## Task brief
Both the line containing "<!-- border -->" and the last line of the listing are included: write out exactly the lines from one to the other.

## Record excerpts
#####

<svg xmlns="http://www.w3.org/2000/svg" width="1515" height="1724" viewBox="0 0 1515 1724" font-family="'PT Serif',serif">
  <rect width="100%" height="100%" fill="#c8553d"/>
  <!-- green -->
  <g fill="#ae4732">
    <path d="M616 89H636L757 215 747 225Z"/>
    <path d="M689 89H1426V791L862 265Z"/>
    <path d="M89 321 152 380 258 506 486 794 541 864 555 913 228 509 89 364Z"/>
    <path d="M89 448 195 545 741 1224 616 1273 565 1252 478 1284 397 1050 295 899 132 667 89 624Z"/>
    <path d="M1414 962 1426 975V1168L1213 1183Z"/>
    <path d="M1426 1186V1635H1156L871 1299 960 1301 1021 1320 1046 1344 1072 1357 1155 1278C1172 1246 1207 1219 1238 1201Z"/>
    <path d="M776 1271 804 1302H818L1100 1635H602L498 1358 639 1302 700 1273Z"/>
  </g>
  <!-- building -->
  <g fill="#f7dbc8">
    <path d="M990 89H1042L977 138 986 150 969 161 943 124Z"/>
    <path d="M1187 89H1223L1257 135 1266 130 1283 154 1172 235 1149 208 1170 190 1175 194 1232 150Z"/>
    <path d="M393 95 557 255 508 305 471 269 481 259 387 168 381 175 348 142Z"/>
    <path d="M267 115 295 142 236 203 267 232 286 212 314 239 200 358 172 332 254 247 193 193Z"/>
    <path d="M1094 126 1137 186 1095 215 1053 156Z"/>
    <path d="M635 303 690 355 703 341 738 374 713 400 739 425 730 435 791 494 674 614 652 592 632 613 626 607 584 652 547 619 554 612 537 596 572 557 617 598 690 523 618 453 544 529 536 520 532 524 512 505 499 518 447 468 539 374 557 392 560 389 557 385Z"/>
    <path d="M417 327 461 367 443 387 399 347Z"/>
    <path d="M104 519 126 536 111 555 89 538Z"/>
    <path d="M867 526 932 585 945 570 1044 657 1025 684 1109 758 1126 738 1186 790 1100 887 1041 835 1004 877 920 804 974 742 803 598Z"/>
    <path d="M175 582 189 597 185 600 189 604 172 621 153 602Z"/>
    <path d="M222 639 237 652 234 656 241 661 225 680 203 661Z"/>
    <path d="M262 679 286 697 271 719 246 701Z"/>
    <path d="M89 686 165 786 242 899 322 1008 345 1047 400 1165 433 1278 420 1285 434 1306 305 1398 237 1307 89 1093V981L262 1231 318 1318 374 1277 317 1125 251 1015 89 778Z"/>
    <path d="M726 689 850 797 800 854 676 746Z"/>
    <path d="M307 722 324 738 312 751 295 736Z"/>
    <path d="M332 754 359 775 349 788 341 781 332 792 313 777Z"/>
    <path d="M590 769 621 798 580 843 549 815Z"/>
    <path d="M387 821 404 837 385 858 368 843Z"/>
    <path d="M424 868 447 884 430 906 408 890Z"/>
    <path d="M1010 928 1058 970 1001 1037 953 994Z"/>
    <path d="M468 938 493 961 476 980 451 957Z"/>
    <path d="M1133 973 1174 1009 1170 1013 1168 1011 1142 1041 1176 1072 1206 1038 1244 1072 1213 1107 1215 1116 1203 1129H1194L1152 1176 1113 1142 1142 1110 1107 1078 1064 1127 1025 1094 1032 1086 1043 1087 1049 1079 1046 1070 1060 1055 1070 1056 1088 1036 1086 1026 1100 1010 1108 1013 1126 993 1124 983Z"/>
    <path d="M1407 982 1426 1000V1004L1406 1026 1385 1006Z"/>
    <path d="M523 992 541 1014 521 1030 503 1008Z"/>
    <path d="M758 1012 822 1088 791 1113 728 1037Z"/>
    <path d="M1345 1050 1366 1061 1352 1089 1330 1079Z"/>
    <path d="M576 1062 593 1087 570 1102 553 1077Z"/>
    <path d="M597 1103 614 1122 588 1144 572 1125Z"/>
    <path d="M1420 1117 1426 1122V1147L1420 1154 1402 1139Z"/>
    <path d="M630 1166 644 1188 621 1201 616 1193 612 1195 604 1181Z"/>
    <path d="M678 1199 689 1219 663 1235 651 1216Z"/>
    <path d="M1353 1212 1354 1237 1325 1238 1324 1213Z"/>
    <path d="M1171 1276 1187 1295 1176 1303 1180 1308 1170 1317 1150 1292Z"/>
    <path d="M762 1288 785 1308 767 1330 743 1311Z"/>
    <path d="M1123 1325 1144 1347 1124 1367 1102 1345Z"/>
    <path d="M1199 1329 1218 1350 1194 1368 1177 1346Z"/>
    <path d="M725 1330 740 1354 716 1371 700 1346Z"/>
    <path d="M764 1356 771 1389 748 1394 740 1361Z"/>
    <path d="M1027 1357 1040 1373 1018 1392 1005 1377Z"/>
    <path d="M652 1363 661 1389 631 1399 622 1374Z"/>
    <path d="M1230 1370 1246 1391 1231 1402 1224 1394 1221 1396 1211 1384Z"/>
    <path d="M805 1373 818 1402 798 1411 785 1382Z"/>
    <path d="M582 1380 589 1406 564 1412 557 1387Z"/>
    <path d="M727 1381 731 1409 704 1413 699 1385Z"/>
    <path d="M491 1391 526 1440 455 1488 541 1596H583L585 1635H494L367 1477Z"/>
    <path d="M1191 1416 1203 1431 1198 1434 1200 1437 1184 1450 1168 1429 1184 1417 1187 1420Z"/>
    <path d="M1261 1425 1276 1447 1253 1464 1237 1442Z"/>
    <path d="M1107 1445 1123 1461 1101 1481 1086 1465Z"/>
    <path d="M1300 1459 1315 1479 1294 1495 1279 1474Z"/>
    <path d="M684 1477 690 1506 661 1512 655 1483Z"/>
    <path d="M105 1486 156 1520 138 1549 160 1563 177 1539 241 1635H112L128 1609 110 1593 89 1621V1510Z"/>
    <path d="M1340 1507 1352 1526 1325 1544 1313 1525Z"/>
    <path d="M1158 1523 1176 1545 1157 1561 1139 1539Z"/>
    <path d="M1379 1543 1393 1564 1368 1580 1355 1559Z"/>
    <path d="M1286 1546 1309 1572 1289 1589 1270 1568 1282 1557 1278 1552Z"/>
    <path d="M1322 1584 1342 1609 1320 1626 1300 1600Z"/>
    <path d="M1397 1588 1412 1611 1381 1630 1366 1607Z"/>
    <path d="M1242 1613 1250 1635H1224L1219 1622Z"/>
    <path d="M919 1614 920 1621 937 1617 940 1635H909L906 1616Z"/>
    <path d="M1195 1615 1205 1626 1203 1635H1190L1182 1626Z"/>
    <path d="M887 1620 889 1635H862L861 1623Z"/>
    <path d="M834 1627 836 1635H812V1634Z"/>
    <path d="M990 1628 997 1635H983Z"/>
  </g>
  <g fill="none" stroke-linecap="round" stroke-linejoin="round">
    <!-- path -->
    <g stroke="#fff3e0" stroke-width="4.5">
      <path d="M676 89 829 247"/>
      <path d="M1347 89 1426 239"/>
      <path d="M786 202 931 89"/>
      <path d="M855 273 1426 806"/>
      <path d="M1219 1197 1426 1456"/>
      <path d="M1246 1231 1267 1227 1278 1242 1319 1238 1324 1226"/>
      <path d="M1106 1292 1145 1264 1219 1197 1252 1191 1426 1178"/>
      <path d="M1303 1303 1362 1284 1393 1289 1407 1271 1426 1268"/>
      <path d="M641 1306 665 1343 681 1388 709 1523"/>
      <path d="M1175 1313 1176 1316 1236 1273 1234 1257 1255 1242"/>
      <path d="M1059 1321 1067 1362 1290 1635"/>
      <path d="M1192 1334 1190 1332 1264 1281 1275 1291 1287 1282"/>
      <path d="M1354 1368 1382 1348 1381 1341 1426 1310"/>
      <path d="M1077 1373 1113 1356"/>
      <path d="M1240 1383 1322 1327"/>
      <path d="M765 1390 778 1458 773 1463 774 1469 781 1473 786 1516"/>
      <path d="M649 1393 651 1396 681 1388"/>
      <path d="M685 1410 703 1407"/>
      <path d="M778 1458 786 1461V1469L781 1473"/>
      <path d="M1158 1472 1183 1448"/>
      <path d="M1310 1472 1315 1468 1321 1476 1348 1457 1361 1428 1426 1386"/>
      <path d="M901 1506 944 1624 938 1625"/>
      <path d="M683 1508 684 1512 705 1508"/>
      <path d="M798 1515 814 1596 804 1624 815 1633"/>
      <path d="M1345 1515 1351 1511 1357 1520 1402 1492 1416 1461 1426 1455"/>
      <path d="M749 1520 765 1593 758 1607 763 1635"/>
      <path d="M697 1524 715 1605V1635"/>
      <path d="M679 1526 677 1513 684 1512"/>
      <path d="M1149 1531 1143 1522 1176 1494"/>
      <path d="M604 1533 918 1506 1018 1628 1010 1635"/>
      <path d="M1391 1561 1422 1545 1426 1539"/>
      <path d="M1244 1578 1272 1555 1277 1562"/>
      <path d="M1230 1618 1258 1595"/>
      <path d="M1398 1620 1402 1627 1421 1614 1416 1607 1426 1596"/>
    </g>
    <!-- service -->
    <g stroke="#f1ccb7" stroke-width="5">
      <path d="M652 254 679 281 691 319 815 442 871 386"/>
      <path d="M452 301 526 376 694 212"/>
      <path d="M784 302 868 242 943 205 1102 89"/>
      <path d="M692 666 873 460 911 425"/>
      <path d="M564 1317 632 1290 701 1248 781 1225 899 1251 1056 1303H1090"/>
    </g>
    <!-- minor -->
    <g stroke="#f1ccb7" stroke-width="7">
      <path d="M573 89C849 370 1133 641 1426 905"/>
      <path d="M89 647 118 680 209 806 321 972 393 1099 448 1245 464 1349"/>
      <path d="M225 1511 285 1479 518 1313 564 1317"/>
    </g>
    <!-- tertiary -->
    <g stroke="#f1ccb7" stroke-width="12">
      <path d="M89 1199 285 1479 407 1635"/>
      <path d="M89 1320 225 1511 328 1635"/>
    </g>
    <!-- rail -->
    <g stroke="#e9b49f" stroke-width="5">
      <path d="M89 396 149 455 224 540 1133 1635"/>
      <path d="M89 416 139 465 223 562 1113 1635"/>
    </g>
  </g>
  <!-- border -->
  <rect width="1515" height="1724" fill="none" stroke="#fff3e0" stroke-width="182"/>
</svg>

#####

## Response box
  <!-- border -->
  <rect width="1515" height="1724" fill="none" stroke="#fff3e0" stroke-width="182"/>
</svg>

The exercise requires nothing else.